President Bola Tinubu has forwarded the names of two new heads of Nigeria’s key petroleum regulatory agencies to the Senate for confirmation following the abrupt resignations of their predecessors.
Bayo Onanuga, Special Adviser to the President on Information and Strategy, confirmed the developments in a statement from the State House.

The move comes after Farouk Ahmed stepped down as Chief Executive of the Nigerian Midstream and Downstream Petroleum Regulatory Authority (NMDPRA), and Gbenga Komolafe resigned from the Nigerian Upstream Petroleum Regulatory Commission (NUPRC).
Both officials, appointed in 2021 by former President Muhammadu Buhari, helmed the agencies established under the Petroleum Industry Act (PIA) to oversee midstream, downstream, and upstream operations in Nigeria.
Ahmed has been embroiled in controversy since the weekend after Aliko Dangote, chairman of his eponymous 650,000bpd refinery in Lagos accused him of corruption.
Dangote had petitioned the ICPC to probe how Ahmed as a public servant was was able to afford $7 million in school fees to educate his children in elite Swiss schools and Harvard University.
In separate letters to the Senate, President Tinubu urged expeditious approval for Oritsemeyiwa Amanorisewo Eyesan to lead the NUPRC and Saidu Aliyu Mohammed to head the NMDPRA. The nominees bring decades of high-level experience in Nigeria’s volatile energy sector, signaling the administration’s push for continuity and expertise amid ongoing reforms to boost local refining, gas utilization, and investment.
Eyesan, a University of Benin economics graduate, boasts nearly 33 years at the Nigerian National Petroleum Company (NNPC) and its subsidiaries. She retired in 2024 as Executive Vice President, Upstream, after serving as Group General Manager for Corporate Planning and Strategy from 2019 to 2023. Her tenure focused on strategic upstream development, positioning her as a steady hand for the NUPRC’s role in exploration and production regulation.
Mohammed, 68, hails from Gombe State and earned a Bachelor’s degree in Chemical Engineering from Ahmadu Bello University in 1981. On the same day as his nomination, Seplat Energy announced his appointment as an independent non-executive director. His illustrious career includes stints as Managing Director of the Kaduna Refining and Petrochemical Company and the Nigerian Gas Company, alongside chairmanships of the West African Gas Pipeline Company, Nigeria LNG subsidiaries, and NNPC Retail.

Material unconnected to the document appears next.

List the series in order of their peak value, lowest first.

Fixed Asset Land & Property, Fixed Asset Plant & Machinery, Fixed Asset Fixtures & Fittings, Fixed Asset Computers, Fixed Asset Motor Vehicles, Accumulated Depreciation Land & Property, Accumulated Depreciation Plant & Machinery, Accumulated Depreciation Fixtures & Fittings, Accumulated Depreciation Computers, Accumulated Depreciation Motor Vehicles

Mohammed also held the position of Group Executive Director and Chief Operating Officer for the Gas & Power Directorate at NNPC, where he shaped critical policies like the Gas Masterplan and Gas Network Code, and contributed to the PIA’s framework. He spearheaded major infrastructure projects, including the Escravos-Lagos Pipeline Expansion, the Ajaokuta-Kaduna-Kano (AKK) Gas Pipeline, and expansions at Nigeria LNG Train 7.
The resignations and nominations arrive at a pivotal moment for Nigeria’s oil industry, grappling with production shortfalls, subsidy removal aftershocks, and global energy transitions. Industry watchers anticipate the Senate’s swift action, given the agencies’ mandates to enforce PIA provisions on host community trusts, domestic gas pricing, and midstream investments.